(Texte)
Après Un jour sans fin et L'hôpital et ses fantômes, voici une nouvelle expérience passionnante sur le récit cinématographique. Autant Lars Von Trier s'amusait à faire exploser son récit en multipliant les intrigues et en faisant proliférer la fiction dans tous les sens (d'une certaine manière, son hôpital était une sorte de serre où la végétation a fini par proliférer de manière anarchique), autant Lynch lui fait subir une distorsion en profondeur et adopte pour la première fois cette structure en « ruban de Möbius » qui sera, par la suite, sa marque de fabrique (on la retrouve dans Mulholland drive et, dans une moindre mesure, dans Inland Empire). Son récit s'achève où il avait commencé mais cette trajectoire « circulaire » lui a permis de faire subir une torsion à la réalité à un point tel que le spectateur ignore de quel « côté » il se situe. Tout semble animé par une certaine logique mais c'est une logique de rêve (plutôt de cauchemar tant Lost Highway apparaît comme le versant « sombre » de Mulholland drive) et l'on ne sait jamais sur quel plan on se situe.

 

La première partie du film (45 minutes) est un incroyable morceau de mise en scène. A partir de presque rien (un couple dans une maison glaciale, des cassettes vidéos mystérieuses qui arrivent et qui montrent l'appartement de Fred et Renée...), Lynch parvient à créer une atmosphère incomparable. Il joue avec l'espace d'une manière inouïe et fait de cette maison « high tech » une sorte de labyrinthe où les personnages semblent se perdre (l'obscurité qui mange tout doucement Fred et son épouse). Filmé de manière extrêmement lente et fascinante (le cadre est constamment magnifique et Lynch a ce don du détail qui fait mouche et rend tout insolite), cette première partie est aussi oppressante qu'angoissante et le cinéaste ne relâche jamais la tension (la scène où Fred rencontre « l'homme mystère » lors d'une soirée est un pur chef-d’œuvre).

(Consigne)
Recopiez intégralement la critique de Lost Highway ci-dessus, sans y changer le moindre mot.

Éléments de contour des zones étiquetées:
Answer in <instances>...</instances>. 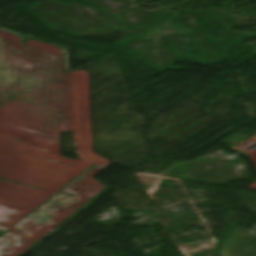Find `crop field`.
I'll return each instance as SVG.
<instances>
[{
	"label": "crop field",
	"mask_w": 256,
	"mask_h": 256,
	"mask_svg": "<svg viewBox=\"0 0 256 256\" xmlns=\"http://www.w3.org/2000/svg\"><path fill=\"white\" fill-rule=\"evenodd\" d=\"M22 231L23 230L14 226L8 232H6L3 236H1L0 237V249Z\"/></svg>",
	"instance_id": "crop-field-2"
},
{
	"label": "crop field",
	"mask_w": 256,
	"mask_h": 256,
	"mask_svg": "<svg viewBox=\"0 0 256 256\" xmlns=\"http://www.w3.org/2000/svg\"><path fill=\"white\" fill-rule=\"evenodd\" d=\"M78 201L79 200L72 199L57 193L53 197V202L44 203L28 217H26V219L30 220V222L47 226L50 223L49 211L53 207L73 206Z\"/></svg>",
	"instance_id": "crop-field-1"
}]
</instances>
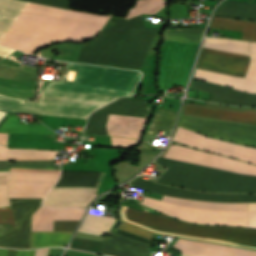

(Corrigé)
Après Un jour sans fin et L'hôpital et ses fantômes, voici une nouvelle expérience passionnante sur le récit cinématographique. Autant Lars Von Trier s'amusait à faire exploser son récit en multipliant les intrigues et en faisant proliférer la fiction dans tous les sens (d'une certaine manière, son hôpital était une sorte de serre où la végétation a fini par proliférer de manière anarchique), autant Lynch lui fait subir une distorsion en profondeur et adopte pour la première fois cette structure en « ruban de Möbius » qui sera, par la suite, sa marque de fabrique (on la retrouve dans Mulholland drive et, dans une moindre mesure, dans Inland Empire). Son récit s'achève où il avait commencé mais cette trajectoire « circulaire » lui a permis de faire subir une torsion à la réalité à un point tel que le spectateur ignore de quel « côté » il se situe. Tout semble animé par une certaine logique mais c'est une logique de rêve (plutôt de cauchemar tant Lost Highway apparaît comme le versant « sombre » de Mulholland drive) et l'on ne sait jamais sur quel plan on se situe.

 

La première partie du film (45 minutes) est un incroyable morceau de mise en scène. A partir de presque rien (un couple dans une maison glaciale, des cassettes vidéos mystérieuses qui arrivent et qui montrent l'appartement de Fred et Renée...), Lynch parvient à créer une atmosphère incomparable. Il joue avec l'espace d'une manière inouïe et fait de cette maison « high tech » une sorte de labyrinthe où les personnages semblent se perdre (l'obscurité qui mange tout doucement Fred et son épouse). Filmé de manière extrêmement lente et fascinante (le cadre est constamment magnifique et Lynch a ce don du détail qui fait mouche et rend tout insolite), cette première partie est aussi oppressante qu'angoissante et le cinéaste ne relâche jamais la tension (la scène où Fred rencontre « l'homme mystère » lors d'une soirée est un pur chef-d’œuvre).